▶ WHAT THIS TASK INVOLVES:
Copy the lines word for word, from the very first line through the line with "Invia messaggio".
* * * * *
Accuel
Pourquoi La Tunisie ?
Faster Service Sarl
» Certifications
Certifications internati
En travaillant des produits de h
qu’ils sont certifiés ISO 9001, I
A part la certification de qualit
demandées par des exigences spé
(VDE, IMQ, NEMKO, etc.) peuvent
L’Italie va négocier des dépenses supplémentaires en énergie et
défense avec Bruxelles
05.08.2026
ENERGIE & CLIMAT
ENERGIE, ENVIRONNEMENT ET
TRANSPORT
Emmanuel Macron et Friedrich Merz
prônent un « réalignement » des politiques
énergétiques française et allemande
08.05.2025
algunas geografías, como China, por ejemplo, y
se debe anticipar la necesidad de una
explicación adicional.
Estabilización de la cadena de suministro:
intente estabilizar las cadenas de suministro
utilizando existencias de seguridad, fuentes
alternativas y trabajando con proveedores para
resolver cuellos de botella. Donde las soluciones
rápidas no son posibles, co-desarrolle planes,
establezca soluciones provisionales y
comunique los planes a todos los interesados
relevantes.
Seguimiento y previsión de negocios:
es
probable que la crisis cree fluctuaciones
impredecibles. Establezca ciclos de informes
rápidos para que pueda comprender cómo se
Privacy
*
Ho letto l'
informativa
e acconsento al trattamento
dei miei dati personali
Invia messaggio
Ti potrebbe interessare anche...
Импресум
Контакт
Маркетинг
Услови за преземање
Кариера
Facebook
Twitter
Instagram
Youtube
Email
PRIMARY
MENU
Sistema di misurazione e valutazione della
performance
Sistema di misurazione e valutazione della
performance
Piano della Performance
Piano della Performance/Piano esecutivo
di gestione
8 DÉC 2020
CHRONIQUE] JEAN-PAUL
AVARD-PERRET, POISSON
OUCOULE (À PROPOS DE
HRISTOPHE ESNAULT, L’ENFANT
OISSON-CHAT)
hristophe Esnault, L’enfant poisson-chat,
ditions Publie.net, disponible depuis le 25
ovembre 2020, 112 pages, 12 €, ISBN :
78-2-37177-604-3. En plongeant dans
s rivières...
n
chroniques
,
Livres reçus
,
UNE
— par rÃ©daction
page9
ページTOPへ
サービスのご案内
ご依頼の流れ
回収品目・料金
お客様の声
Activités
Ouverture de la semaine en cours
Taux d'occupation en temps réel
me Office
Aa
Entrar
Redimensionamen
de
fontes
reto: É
* * * * *
▶ SOLUTION:
Accuel
Pourquoi La Tunisie ?
Faster Service Sarl
» Certifications
Certifications internati
En travaillant des produits de h
qu’ils sont certifiés ISO 9001, I
A part la certification de qualit
demandées par des exigences spé
(VDE, IMQ, NEMKO, etc.) peuvent
L’Italie va négocier des dépenses supplémentaires en énergie et
défense avec Bruxelles
05.08.2026
ENERGIE & CLIMAT
ENERGIE, ENVIRONNEMENT ET
TRANSPORT
Emmanuel Macron et Friedrich Merz
prônent un « réalignement » des politiques
énergétiques française et allemande
08.05.2025
algunas geografías, como China, por ejemplo, y
se debe anticipar la necesidad de una
explicación adicional.
Estabilización de la cadena de suministro:
intente estabilizar las cadenas de suministro
utilizando existencias de seguridad, fuentes
alternativas y trabajando con proveedores para
resolver cuellos de botella. Donde las soluciones
rápidas no son posibles, co-desarrolle planes,
establezca soluciones provisionales y
comunique los planes a todos los interesados
relevantes.
Seguimiento y previsión de negocios:
es
probable que la crisis cree fluctuaciones
impredecibles. Establezca ciclos de informes
rápidos para que pueda comprender cómo se
Privacy
*
Ho letto l'
informativa
e acconsento al trattamento
dei miei dati personali
Invia messaggio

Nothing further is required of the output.